PROBLEM DETAILS ::
Please reproduce the listing below word for word, line by line. Leave out the pictures.

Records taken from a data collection
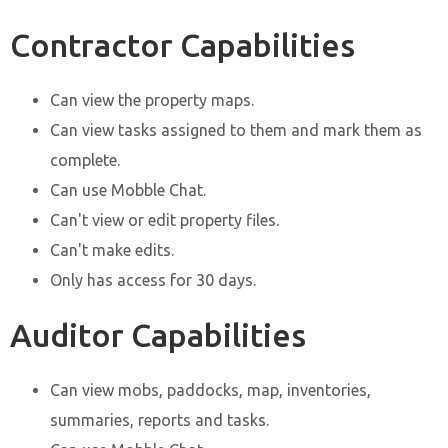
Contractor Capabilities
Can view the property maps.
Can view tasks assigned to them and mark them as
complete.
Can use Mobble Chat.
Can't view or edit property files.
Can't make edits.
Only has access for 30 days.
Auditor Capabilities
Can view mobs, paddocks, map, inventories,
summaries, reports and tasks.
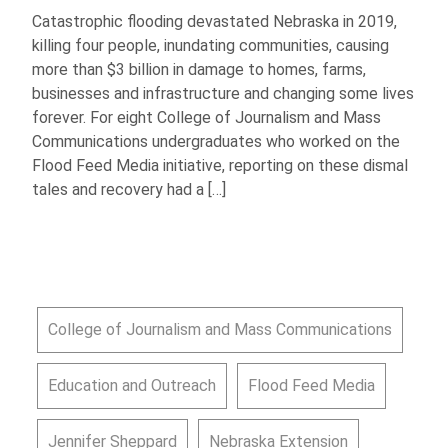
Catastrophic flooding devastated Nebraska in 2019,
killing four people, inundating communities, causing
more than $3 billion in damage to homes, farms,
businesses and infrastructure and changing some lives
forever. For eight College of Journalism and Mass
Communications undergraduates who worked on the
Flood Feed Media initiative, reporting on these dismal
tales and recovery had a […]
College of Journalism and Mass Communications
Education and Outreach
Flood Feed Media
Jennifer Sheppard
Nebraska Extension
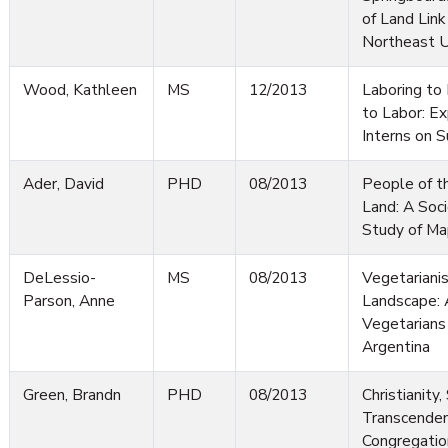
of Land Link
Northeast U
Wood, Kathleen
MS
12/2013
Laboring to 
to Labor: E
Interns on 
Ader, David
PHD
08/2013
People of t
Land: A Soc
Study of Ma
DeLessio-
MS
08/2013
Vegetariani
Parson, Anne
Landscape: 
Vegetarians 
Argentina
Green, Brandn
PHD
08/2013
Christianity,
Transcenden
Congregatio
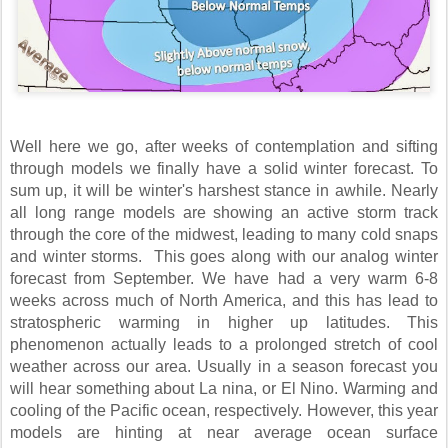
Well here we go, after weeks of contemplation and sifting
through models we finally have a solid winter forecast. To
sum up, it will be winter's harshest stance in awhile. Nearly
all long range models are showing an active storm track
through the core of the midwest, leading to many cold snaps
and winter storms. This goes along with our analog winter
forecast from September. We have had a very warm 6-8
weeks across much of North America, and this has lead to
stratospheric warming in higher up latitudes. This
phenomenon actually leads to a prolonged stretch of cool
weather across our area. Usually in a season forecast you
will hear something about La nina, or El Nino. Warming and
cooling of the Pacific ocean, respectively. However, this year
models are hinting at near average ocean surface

SOLUTION TO THIS TASK ::
Contractor Capabilities
Can view the property maps.
Can view tasks assigned to them and mark them as
complete.
Can use Mobble Chat.
Can't view or edit property files.
Can't make edits.
Only has access for 30 days.
Auditor Capabilities
Can view mobs, paddocks, map, inventories,
summaries, reports and tasks.
Catastrophic flooding devastated Nebraska in 2019,
killing four people, inundating communities, causing
more than $3 billion in damage to homes, farms,
businesses and infrastructure and changing some lives
forever. For eight College of Journalism and Mass
Communications undergraduates who worked on the
Flood Feed Media initiative, reporting on these dismal
tales and recovery had a […]
College of Journalism and Mass Communications
Education and Outreach
Flood Feed Media
Jennifer Sheppard
Nebraska Extension
of Land Link
Northeast U
Wood, Kathleen
MS
12/2013
Laboring to 
to Labor: E
Interns on 
Ader, David
PHD
08/2013
People of t
Land: A Soc
Study of Ma
DeLessio-
MS
08/2013
Vegetariani
Parson, Anne
Landscape: 
Vegetarians 
Argentina
Green, Brandn
PHD
08/2013
Christianity,
Transcenden
Congregatio
Well here we go, after weeks of contemplation and sifting
through models we finally have a solid winter forecast. To
sum up, it will be winter's harshest stance in awhile. Nearly
all long range models are showing an active storm track
through the core of the midwest, leading to many cold snaps
and winter storms. This goes along with our analog winter
forecast from September. We have had a very warm 6-8
weeks across much of North America, and this has lead to
stratospheric warming in higher up latitudes. This
phenomenon actually leads to a prolonged stretch of cool
weather across our area. Usually in a season forecast you
will hear something about La nina, or El Nino. Warming and
cooling of the Pacific ocean, respectively. However, this year
models are hinting at near average ocean surface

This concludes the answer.